Shane, I know in past projects like the Superman Earth One graphic novels you've done a lot of work out the characters from look to body language before doing the pages. With such a big cast, are you able to put your stamp on them that way?

Davis: I'll eventually have "my version" of the Metal Men show up. But to start, I'm not one of those guys who looks at a character and says, "That design doesn't work." That said, there are challenges with characters who are mono-chromatic. That's all I can say. I've approached it as a challenge, and I think about how they'll look on the page as a result of that. But I'll never be a guy who comes on to a property and says, "Screw what came before." I think their design does work, and I've gotten to draw multiple versions of these characters so far. So it gives me an idea of what works better than something else.

RELATED: Why Dark Nights: Metal Is the Most Influential DC Event Since Flashpoint

I'd say the challenge is more about how I'm animating them on the page the way I'd do it. But I'm still being respectful to what came before and even do throwbacks to the old ways of drawing them. Sometimes their faces will be floating on an object, and sometimes their face is the object. Ultimately, I take what works and what doesn't. I view it like a buffet. Artistically, it's definitely unique. If you're doing Metal Men justice, I think you have to let the reader's imagination do a lot of their transformations in between the gutters. I don't want to do see them breaking down in slow action like a Transformers comic. Some of those comics are good and some are bad, but you'll see people drawing them over and over changing their shape. Nobody wants to see that. Just let it happen. Otherwise, it slows down the pacing of the comic – especially if it's an action sequence. I'm always trying to put the story first.

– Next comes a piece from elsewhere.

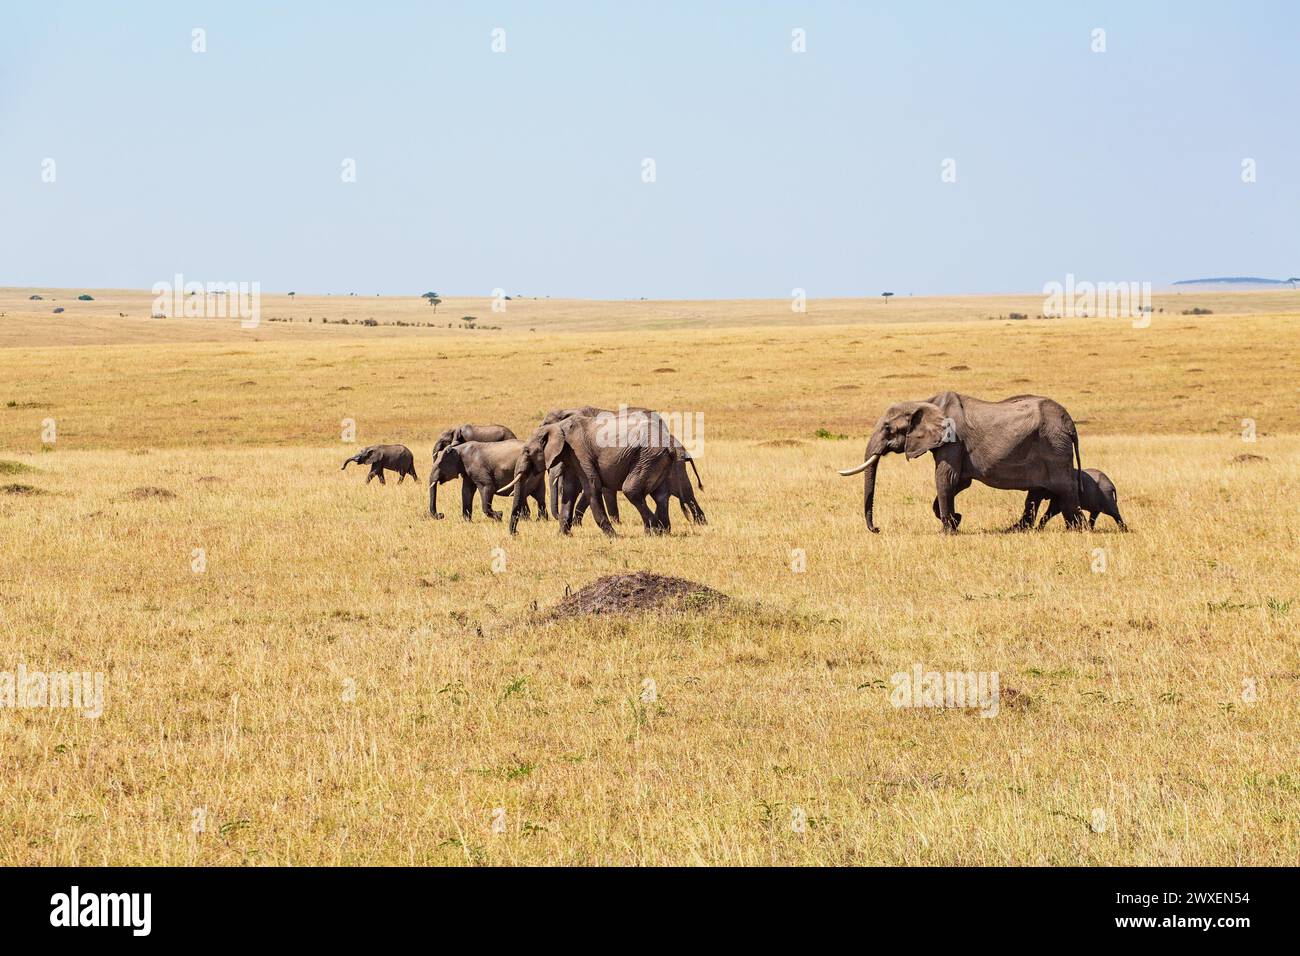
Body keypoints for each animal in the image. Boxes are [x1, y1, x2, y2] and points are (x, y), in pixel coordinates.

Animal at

Sometimes you launch a book and it's super tied to the DCU and what's happening in a cosmic sense, and other times it stands totally alone. Where does Metal Men sit on that range?

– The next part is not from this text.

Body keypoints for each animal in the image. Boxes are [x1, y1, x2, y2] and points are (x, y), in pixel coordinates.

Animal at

DiDio: I'm working with this with the hope that we'll see another series. It feels attached to the DC Universe. We're tying into some things from Dark Nights: Metal, and we have some guest stars from other places in the DCU showing up. This moves the story forward and reflects certain moments in time that are happening across the DCU. Contextually it fits within a very specific period of time, but I don't feel that disrupts or distracts from the story itself. It adds some contours that makes it interesting. I don't want this to be another version of the Metal Men that's left off to the side with a bunch of other versions that were left off to the side. It feels like these characters are a part of the DCU but just starring in their own story.

Davis: And Dan's done a great job of tying all the versions of the Metal Men together here. I'm not trying to give anything away, but I give him major props for pulling all of this together in a new way. If anything, he made them more coherent. There's a reason for that in the first issue, and now we know how it all works.

DiDio: And to return the compliment to Shane, there's a great sequence in issue #4 when we go to RobotCon...

Davis: Yeah, Dan calls me up and says, "How would you like to draw a convention?" I'm like, "I don't even want to go conventions anymore!" [DiDio Laughs] And I think it's just one issue, but it really stretches over two issues.

DiDio: We go to RobotCon, and we pull out every bizarre robot from DC fiction, from movie fiction, from other publishers' fiction...

Davis: Some are from other parts of the world where I'm going, "Yeah. Even though it's a cat, it's also a robot."

DiDio: It makes it feel like this is all a part of one big world that we're celebrating.